[SELECTED EXCERPT — start]
Light-manipulation (experiment 2)

Seedlings of T. subterraneum were pregerminated in Petri dishes overnight and planted in 40 pots containing 230 g of a 1 : 1 w/w mixture of washed quartz sand (fraction <0.55 mm) and γ-irradiated field soil with the properties described above. Twenty of the pots were inoculated with 20 g G. intraradices (BEG 87) inoculum and 20 g of the sand:soil mixture was added to the other 20 pots. All pots were provided with a bacterial inoculum as described below.

These plants were also grown in a greenhouse with a daytime temperature of approximately 22 °C and a night-time temperature of approximately 18 °C. The photosynthetic photon flux density and photoperiod were as described above. The plants were watered with distilled water to 60% of water-holding capacity. On days 20, 27 and 30, 5 mg of N was added to each pot using a NH4NO3 solution with a concentration of 28.6 g L−1. Thirty-seven days after sowing, 20 of the 40 pots were shaded with a net to 25% of the photosynthetic photon flux density of the control pots (Table 1).
[SELECTED EXCERPT — finish]
• **EXERCISE SET**
(a) In the light-manipulation methods, to what level were the plants watered, and with what kind of water?
(b) Using the light-manipulation methods, explain how the 40 pots were split into groups.
(c) Continue the light-manipulation methods with the text that follows their last sentence.
[AVAILABLE DATA — start]
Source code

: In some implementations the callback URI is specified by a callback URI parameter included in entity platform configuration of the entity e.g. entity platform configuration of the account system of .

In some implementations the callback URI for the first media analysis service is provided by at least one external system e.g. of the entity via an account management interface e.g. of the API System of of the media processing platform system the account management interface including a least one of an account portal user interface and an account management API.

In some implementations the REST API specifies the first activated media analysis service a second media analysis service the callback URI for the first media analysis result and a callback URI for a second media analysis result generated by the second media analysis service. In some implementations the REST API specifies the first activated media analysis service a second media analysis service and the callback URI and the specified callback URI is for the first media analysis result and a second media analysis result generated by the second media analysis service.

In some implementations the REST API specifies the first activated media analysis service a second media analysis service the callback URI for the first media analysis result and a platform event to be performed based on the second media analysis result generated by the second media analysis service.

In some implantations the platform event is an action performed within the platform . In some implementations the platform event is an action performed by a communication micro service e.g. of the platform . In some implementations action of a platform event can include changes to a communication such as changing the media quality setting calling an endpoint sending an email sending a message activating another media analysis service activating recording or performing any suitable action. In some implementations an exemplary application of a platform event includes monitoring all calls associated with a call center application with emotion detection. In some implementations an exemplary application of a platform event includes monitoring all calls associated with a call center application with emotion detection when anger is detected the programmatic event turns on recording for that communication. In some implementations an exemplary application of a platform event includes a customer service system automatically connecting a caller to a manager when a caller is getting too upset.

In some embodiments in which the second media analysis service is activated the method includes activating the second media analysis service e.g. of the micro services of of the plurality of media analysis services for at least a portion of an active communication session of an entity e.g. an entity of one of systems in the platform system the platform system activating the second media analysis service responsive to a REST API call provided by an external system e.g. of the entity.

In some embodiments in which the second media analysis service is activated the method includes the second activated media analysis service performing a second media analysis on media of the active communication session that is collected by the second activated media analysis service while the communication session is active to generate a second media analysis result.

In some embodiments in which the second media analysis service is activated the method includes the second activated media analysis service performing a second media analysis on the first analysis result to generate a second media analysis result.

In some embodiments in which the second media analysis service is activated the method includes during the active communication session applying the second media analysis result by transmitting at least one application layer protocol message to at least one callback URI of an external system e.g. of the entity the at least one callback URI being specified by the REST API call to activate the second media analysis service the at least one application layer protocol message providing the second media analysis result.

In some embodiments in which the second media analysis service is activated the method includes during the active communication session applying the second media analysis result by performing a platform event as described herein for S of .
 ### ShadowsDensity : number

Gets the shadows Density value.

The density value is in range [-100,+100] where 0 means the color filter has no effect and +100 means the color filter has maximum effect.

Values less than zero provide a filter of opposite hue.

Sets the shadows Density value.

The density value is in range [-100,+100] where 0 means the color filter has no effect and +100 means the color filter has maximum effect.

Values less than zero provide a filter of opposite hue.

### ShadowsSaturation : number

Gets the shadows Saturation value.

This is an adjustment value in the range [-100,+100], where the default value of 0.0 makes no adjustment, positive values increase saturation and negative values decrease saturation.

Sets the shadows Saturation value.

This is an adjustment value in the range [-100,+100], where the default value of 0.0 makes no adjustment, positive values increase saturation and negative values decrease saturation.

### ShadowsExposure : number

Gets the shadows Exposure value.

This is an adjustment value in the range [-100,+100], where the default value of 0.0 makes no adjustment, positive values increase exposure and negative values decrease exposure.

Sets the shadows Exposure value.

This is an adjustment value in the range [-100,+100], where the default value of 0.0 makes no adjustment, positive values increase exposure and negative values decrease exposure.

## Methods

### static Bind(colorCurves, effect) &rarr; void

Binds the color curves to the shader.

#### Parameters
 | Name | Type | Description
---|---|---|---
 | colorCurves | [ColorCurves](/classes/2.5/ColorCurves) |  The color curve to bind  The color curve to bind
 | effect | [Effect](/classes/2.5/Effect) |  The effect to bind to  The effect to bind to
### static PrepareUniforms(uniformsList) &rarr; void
[AVAILABLE DATA — finish]
• **OUTPUTS IN ORDER**
(a) They were watered with distilled water to 60% of water-holding capacity.

(b) Twenty pots were inoculated with 20 g of G. intraradices (BEG 87) inoculum, and the other 20 received 20 g of the sand:soil mixture instead. Thirty-seven days after sowing, 20 of the 40 pots were shaded with a net to 25% of the photosynthetic photon flux density of the control pots.

(c)
P was added to 20 pots on day 43 (22.5 mg, corresponding to 90 mg P kg−1 soil) as described above. Ten pots were kept under normal light conditions without extra P (controls); 10 were given extra P; 10 were shaded, and the remaining 10 pots were given extra P and shaded. In half the number of pots of each treatment, the soil had been inoculated with the AM fungus G. intraradices. There were thus five replicates of each treatment. The light saturation point of T. subterraneum is 650 μmol m−2 s−1 (Tester et al., 1986) and the light reduction was expected to cause growth reduction in mycorrhizal plants (Söderberg et al., 2002) and reduced root allocation (Tester et al., 1986).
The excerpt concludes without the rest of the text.